Text =>
Humans of Nonprofits is a storytelling series that explores how nonprofits shape and support the lives of everyday people. Each story shares an authentic, lived experience, revealing the many ways nonprofits intersect with individuals across all backgrounds, beliefs, and communities. Regardless of politics, religion, gender, or geography, nonprofits are a vital thread in the fabric of daily life.
“Thirty years ago, I walked around here every night looking for something to kill. Literally,” said Will Harris, in conversations with us. “Now, I walk around every night looking for ways to keep things alive.”
A fourth-generation farmer and owner of White Oak Pastures, Will didn’t set out to start a nonprofit. Quite the opposite, in fact.
His family’s 158-year-old farm in Bluffton, GA, spans 3,200+ acres and sells artisanal goods and humanely raised meats in 48 states. In 1995, he made a decision that changed everything, walking away from industrial cattle production and beginning a long, uncertain shift toward what would become one of the earliest regenerative agriculture models in the United States.

Information provided =>
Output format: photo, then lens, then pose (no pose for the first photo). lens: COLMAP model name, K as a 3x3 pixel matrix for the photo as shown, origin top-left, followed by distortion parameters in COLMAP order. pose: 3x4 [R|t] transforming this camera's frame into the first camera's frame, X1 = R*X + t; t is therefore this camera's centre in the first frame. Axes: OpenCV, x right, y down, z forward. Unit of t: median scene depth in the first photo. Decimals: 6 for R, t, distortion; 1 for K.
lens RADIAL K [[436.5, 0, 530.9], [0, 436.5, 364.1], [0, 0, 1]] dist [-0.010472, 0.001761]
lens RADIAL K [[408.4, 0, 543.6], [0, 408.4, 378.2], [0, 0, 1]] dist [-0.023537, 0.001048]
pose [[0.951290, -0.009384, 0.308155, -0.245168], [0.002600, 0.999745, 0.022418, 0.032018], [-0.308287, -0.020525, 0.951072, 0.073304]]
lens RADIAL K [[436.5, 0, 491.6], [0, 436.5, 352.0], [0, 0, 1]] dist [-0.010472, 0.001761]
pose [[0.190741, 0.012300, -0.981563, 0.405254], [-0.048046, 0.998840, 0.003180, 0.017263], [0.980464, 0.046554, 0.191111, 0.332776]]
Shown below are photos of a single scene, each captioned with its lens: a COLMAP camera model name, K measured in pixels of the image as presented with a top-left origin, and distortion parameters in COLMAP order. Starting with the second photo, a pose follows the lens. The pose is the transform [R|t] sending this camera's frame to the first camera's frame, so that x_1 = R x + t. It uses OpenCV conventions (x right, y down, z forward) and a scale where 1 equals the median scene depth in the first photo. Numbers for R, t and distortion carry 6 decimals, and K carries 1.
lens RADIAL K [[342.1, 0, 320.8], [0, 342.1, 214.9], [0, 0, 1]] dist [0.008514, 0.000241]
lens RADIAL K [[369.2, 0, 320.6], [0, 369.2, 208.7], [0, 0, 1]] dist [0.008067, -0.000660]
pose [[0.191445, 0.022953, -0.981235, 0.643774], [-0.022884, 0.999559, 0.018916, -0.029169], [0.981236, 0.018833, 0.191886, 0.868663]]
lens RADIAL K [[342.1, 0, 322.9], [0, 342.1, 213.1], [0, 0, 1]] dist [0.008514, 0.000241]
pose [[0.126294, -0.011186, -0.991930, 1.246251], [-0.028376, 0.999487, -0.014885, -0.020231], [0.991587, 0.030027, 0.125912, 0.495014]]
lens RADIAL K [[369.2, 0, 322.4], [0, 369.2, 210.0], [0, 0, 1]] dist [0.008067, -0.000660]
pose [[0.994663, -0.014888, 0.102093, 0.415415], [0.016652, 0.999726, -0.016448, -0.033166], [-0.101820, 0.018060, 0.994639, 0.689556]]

Requirement A =>
In the Humans of Nonprofits text, what does the series intend each shared story to reveal? Answer in one to three sentences.
Requirement B =>
According to the Humans of Nonprofits text, in how many states does Will Harris's family farm sell its goods?
Requirement C =>
List every factor that the Humans of Nonprofits text names after the words "Regardless of".

Response A =>
Each story shares an authentic, lived experience to reveal the many ways nonprofits intersect with individuals across all backgrounds, beliefs, and communities. The series uses these stories to show how nonprofits shape and support the lives of everyday people.

Response B =>
48 states.

Response C =>
- Politics
- Religion
- Gender
- Geography